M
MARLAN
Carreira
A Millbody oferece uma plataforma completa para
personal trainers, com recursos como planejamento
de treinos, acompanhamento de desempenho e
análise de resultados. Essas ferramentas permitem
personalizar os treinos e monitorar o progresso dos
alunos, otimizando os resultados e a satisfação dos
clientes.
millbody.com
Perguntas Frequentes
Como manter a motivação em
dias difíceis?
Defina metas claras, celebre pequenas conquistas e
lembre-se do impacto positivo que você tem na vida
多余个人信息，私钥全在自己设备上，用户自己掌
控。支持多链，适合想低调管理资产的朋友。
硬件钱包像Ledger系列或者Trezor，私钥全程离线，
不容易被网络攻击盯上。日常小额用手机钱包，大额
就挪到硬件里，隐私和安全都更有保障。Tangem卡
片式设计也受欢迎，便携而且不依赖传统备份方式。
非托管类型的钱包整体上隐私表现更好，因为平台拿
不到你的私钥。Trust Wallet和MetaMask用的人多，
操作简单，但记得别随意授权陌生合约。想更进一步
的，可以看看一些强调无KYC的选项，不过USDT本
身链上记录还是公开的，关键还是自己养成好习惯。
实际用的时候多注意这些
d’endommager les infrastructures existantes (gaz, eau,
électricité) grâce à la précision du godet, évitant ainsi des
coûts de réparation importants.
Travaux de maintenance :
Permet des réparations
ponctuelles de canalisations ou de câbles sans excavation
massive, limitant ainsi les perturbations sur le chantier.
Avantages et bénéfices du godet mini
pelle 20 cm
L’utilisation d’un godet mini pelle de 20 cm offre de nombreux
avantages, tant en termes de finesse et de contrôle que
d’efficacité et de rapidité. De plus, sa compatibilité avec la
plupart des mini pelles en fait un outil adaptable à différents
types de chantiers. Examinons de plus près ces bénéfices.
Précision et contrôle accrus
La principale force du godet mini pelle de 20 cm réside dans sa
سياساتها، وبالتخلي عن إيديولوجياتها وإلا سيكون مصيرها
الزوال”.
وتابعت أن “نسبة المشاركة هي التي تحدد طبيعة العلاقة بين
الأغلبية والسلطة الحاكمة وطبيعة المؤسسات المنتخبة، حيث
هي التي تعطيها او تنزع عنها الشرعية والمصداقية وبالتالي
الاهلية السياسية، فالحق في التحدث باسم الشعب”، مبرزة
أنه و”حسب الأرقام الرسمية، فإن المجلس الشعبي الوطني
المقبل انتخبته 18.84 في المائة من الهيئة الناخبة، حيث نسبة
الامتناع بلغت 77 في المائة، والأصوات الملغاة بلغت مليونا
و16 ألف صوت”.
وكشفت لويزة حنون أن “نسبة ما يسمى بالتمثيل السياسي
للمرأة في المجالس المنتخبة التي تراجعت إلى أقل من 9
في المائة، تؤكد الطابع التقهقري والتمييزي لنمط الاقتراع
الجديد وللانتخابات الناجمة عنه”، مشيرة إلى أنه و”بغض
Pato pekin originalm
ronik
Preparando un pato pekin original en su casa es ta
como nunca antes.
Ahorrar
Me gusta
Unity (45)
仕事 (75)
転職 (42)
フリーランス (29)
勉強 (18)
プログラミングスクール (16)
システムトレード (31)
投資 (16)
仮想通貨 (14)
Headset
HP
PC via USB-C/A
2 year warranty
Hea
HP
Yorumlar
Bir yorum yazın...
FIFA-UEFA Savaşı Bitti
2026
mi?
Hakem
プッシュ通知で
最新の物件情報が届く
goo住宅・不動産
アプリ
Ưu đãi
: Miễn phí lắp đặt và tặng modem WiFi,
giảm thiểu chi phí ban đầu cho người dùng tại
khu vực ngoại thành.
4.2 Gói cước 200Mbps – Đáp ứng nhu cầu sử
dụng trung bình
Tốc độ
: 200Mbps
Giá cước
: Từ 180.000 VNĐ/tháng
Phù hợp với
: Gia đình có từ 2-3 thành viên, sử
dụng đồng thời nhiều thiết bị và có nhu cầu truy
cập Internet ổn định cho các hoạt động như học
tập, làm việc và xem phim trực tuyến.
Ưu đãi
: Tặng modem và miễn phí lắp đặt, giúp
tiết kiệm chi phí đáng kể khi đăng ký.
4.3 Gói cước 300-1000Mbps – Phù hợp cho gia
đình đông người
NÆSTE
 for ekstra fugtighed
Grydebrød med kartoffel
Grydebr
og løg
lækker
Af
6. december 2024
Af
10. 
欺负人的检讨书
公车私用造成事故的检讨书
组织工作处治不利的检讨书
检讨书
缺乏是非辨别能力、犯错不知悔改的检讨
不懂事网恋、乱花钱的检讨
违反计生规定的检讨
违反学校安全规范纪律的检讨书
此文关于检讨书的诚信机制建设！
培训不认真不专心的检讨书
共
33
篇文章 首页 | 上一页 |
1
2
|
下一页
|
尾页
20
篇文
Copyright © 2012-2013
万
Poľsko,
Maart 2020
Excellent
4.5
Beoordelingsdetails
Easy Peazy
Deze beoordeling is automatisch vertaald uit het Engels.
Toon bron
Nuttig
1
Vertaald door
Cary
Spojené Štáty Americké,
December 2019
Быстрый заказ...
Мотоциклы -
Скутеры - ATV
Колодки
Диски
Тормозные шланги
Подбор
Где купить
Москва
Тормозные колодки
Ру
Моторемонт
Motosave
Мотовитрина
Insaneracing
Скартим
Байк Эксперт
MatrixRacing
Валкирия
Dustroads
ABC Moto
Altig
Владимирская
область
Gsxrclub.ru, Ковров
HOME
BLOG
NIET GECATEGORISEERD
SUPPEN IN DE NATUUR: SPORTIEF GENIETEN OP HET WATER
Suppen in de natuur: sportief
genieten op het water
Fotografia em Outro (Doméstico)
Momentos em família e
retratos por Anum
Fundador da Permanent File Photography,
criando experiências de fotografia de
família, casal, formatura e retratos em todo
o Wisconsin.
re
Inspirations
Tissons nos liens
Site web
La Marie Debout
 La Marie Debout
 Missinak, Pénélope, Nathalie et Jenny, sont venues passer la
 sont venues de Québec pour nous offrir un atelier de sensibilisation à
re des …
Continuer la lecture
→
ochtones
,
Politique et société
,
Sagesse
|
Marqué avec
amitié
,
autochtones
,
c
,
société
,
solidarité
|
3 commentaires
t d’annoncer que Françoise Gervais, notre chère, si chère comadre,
========
TO-DO ITEM:
Copy the line containing "Fundador da Permanent" and every line after it, through the last line of the records. Include nothing else.

TASK OUTPUT:
Fundador da Permanent File Photography,
criando experiências de fotografia de
família, casal, formatura e retratos em todo
o Wisconsin.
re
Inspirations
Tissons nos liens
Site web
La Marie Debout
 La Marie Debout
 Missinak, Pénélope, Nathalie et Jenny, sont venues passer la
 sont venues de Québec pour nous offrir un atelier de sensibilisation à
re des …
Continuer la lecture
→
ochtones
,
Politique et société
,
Sagesse
|
Marqué avec
amitié
,
autochtones
,
c
,
société
,
solidarité
|
3 commentaires
t d’annoncer que Françoise Gervais, notre chère, si chère comadre,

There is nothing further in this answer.